[[ Provided records open ]]

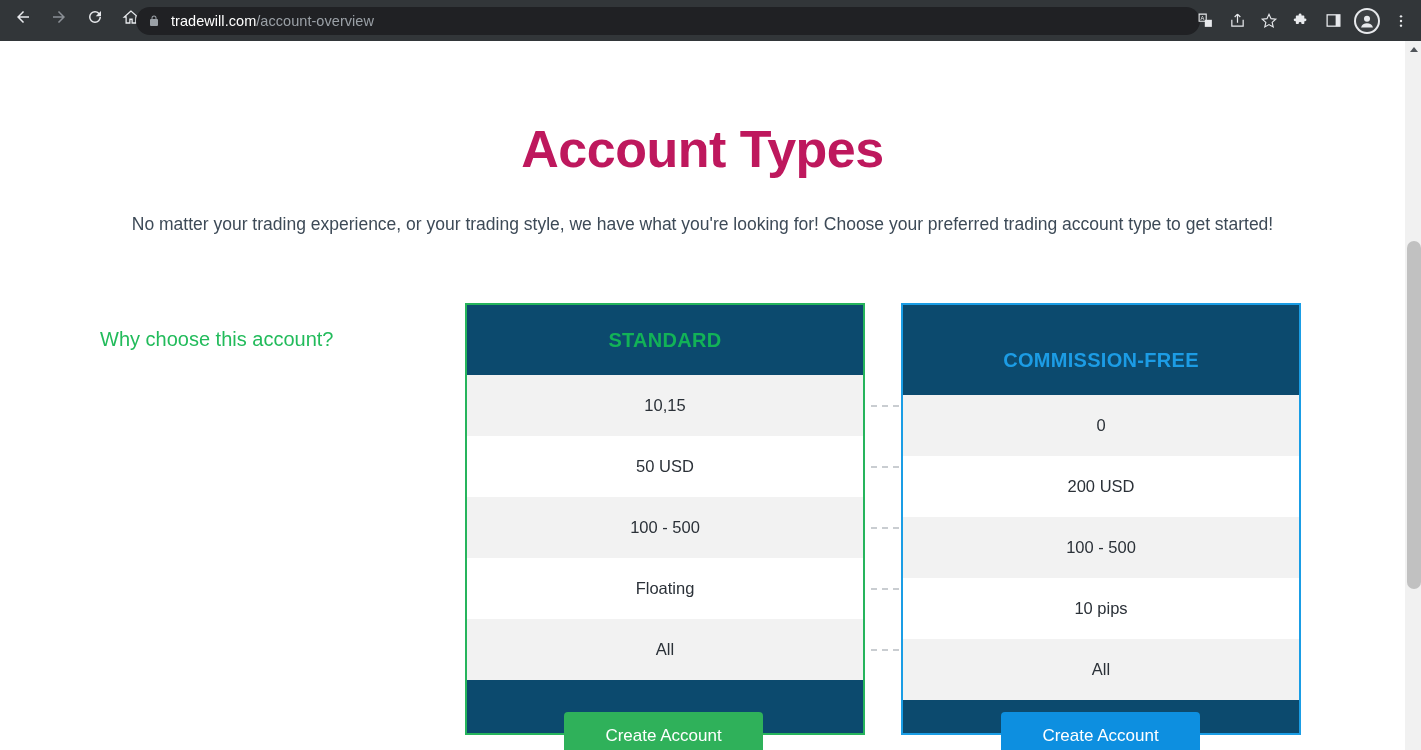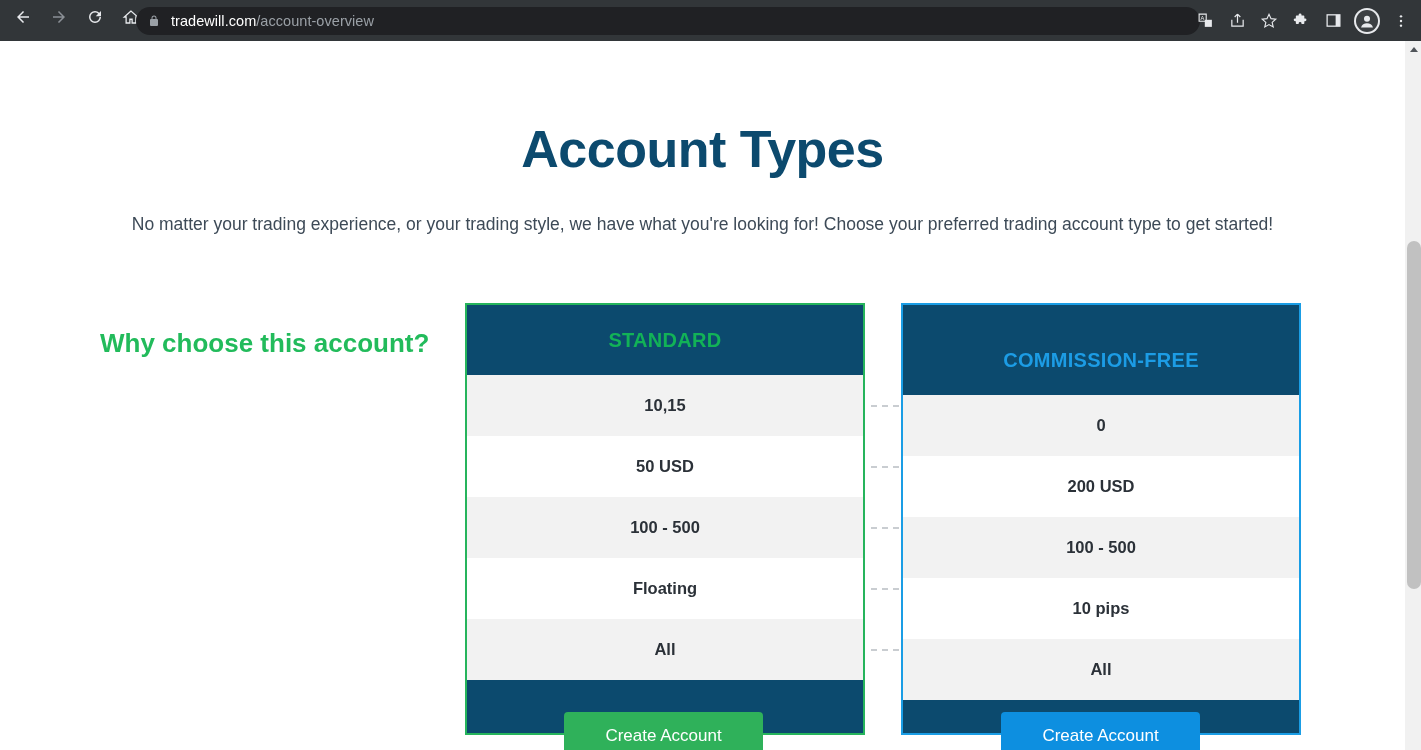--- a/index.html
+++ b/index.html
@@ -81,39 +81,39 @@
     overflow: hidden;
   }
 
   .page-title {
     position: absolute;
     top: 78px;
     left: 0; width: 1405px;
     text-align: center;
     font-size: 52px;
     font-weight: bold;
-    color: #0c4a6e;
+    color: #be185d;
     letter-spacing: -0.5px;
   }
   .page-subtitle {
     position: absolute;
     top: 173px;
     left: 0; width: 1405px;
     text-align: center;
     font-size: 17.5px;
     color: #3d4a57;
   }
 
   
   .why-heading {
     position: absolute;
     left: 100px;
     top: 287px;
-    font-size: 26px;
-    font-weight: bold;
+    font-size: 20px;
+    font-weight: normal;
     color: #22bb5b;
   }
   .feature-list {
     position: absolute;
     left: 100px;
     top: 340px;
     width: 380px;
   }
   .feature-row {
     position: relative;
@@ -162,21 +162,21 @@
   }
   .card-standard .card-header { color: #12b257; }
   .card-commission .card-header { color: #1c9ce5; margin-top: 20px; }
 
   .card-row {
     height: 61px;
     display: flex;
     align-items: center;
     justify-content: center;
     font-size: 16.5px;
-    font-weight: bold;
+    font-weight: normal;
     color: #2b3138;
     background: #ffffff;
   }
   .card-row.alt { background: #f2f2f2; }
 
   
   .mid-dash {
     position: absolute;
     left: 871px;
     width: 28px;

[[ Provided records closed ]]

◆ **The task**
Return the material word for word. Pictures are not part of the copy.

◆ **Answer to this problem**
--- a/index.html
+++ b/index.html
@@ -81,39 +81,39 @@
     overflow: hidden;
   }
 
   .page-title {
     position: absolute;
     top: 78px;
     left: 0; width: 1405px;
     text-align: center;
     font-size: 52px;
     font-weight: bold;
-    color: #0c4a6e;
+    color: #be185d;
     letter-spacing: -0.5px;
   }
   .page-subtitle {
     position: absolute;
     top: 173px;
     left: 0; width: 1405px;
     text-align: center;
     font-size: 17.5px;
     color: #3d4a57;
   }
 
   
   .why-heading {
     position: absolute;
     left: 100px;
     top: 287px;
-    font-size: 26px;
-    font-weight: bold;
+    font-size: 20px;
+    font-weight: normal;
     color: #22bb5b;
   }
   .feature-list {
     position: absolute;
     left: 100px;
     top: 340px;
     width: 380px;
   }
   .feature-row {
     position: relative;
@@ -162,21 +162,21 @@
   }
   .card-standard .card-header { color: #12b257; }
   .card-commission .card-header { color: #1c9ce5; margin-top: 20px; }
 
   .card-row {
     height: 61px;
     display: flex;
     align-items: center;
     justify-content: center;
     font-size: 16.5px;
-    font-weight: bold;
+    font-weight: normal;
     color: #2b3138;
     background: #ffffff;
   }
   .card-row.alt { background: #f2f2f2; }
 
   
   .mid-dash {
     position: absolute;
     left: 871px;
     width: 28px;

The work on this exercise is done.